If 4 or more patients show depletion of iron levels, we will directly continue
with a lower dose of deferasirox.

Once daily deferasirox in a maximum dose of 360 mg for 6 weeks. For
particapants with effect, there can be following periods of treatment for 6
weeks with a lower dose (180mg and 90mg).

We will only include adult patients who are able to make a clear decision about
participation in this study.

The risks of participation in this study are predicted to be very low.
Deferasirox is a drug that has been widely used for years with good safety
profile. The doses usually used are much higher 720 - 1430 mg daily than the
intended doses in this study (360 - 90 mg). We therefore do not expect to
encounter the previously described side effects such as diarrhoea, decreased
renal function, which are mostly dose-dependent. All potential side effects
will be closely monitored during study visits.

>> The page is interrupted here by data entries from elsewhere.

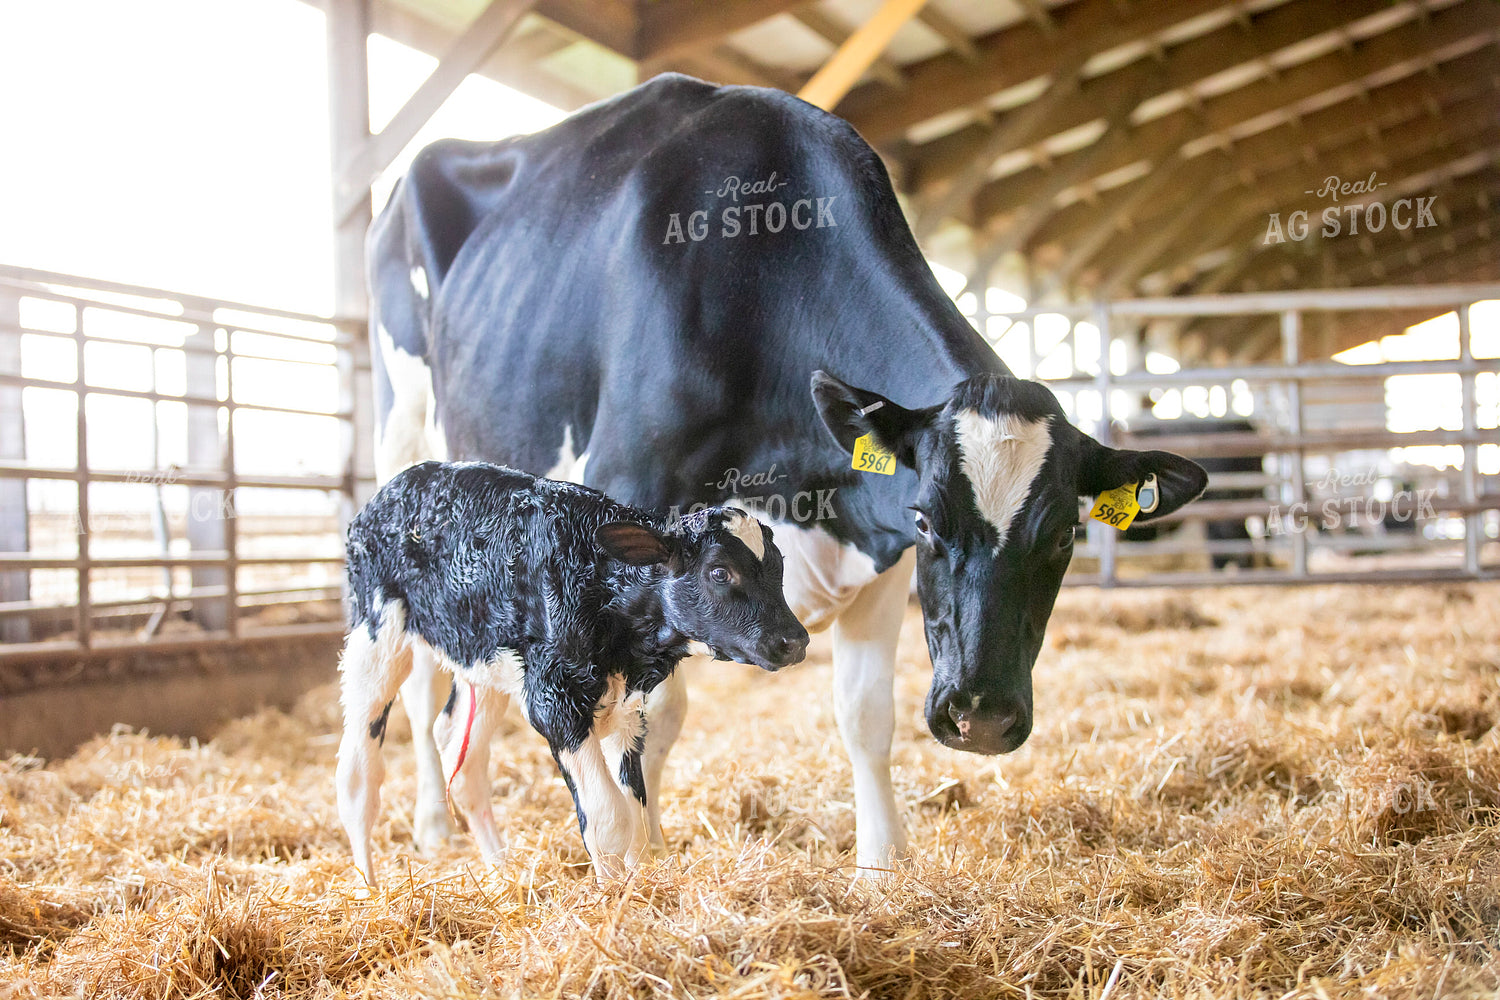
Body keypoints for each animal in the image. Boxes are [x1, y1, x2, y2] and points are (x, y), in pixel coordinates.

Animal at [337, 460, 808, 884]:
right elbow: (610, 818)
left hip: (485, 662)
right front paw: (615, 898)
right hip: (376, 635)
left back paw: (504, 874)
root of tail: (396, 485)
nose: (795, 640)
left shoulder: (627, 708)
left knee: (460, 751)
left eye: (780, 568)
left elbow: (635, 814)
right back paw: (368, 889)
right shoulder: (555, 703)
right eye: (719, 572)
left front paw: (640, 888)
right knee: (358, 773)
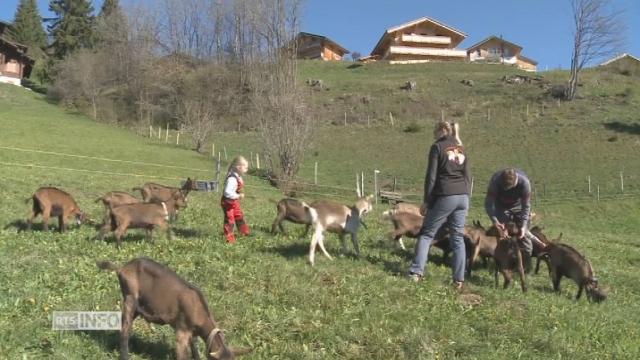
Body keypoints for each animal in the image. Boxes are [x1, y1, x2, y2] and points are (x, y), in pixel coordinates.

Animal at [97, 258, 250, 360]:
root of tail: (122, 268)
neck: (198, 308)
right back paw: (125, 356)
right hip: (129, 298)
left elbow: (195, 349)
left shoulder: (192, 332)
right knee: (125, 329)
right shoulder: (182, 331)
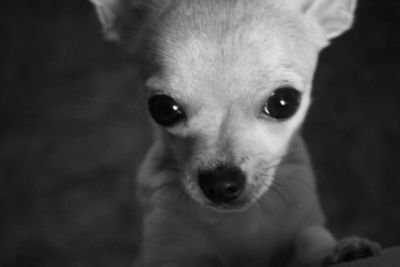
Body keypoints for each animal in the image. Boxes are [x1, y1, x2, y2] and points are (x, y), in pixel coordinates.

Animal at [89, 1, 380, 266]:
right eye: (163, 108)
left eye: (283, 102)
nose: (220, 183)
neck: (240, 221)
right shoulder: (166, 249)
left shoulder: (303, 225)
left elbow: (310, 236)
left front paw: (339, 249)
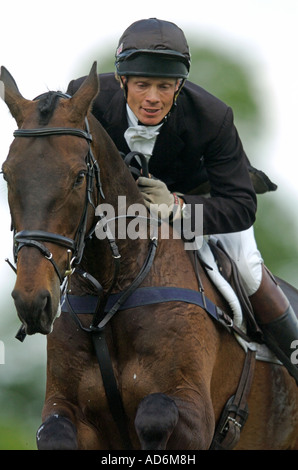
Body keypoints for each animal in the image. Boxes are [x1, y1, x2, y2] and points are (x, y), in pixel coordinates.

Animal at [1, 60, 298, 450]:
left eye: (79, 177)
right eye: (7, 175)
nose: (33, 301)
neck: (113, 292)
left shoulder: (194, 412)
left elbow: (155, 415)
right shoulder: (65, 408)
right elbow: (54, 433)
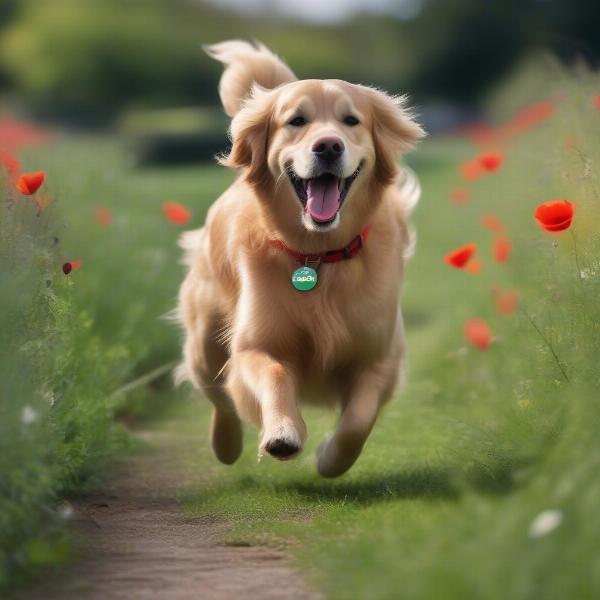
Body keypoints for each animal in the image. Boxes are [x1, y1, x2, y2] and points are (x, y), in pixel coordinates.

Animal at [176, 38, 424, 478]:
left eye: (351, 120)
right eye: (296, 121)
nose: (328, 146)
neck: (319, 255)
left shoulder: (379, 356)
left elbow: (358, 420)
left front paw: (329, 458)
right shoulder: (256, 345)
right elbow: (273, 374)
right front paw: (283, 434)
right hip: (205, 337)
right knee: (218, 394)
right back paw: (226, 445)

However, patients will have to take study medication once a day for a period of
6 weeks, beside their regular medication. Patients will have to visit the
outpatient clinic every two weeks which costs time. Travel expenses will be
covered. During these visits, questionaires will be taken, physical examination
will be performed and blood and urine samples will be collected.
-During each visit information about any positive or negative effect of study
medication will be discussed.
-The questionaires do not concern sensitive information and serve to inform
about pain and fatigue. The questionaires are shor, about 5-10 minutes every 2
weeks. Additionally, patients have to keep track of a pain score every day of
the study, this takes a few seconds per day.
-The physical examination is general and non-invasive and serves to recognize
side effects
-The amount of blood that is collected does not cause complaints in adults,
however the blood collection itself can give discomfort and a haematoma.

We are confident that the discomforts of this study do not outway the possible
effects and the knowledge that can be generated from this study.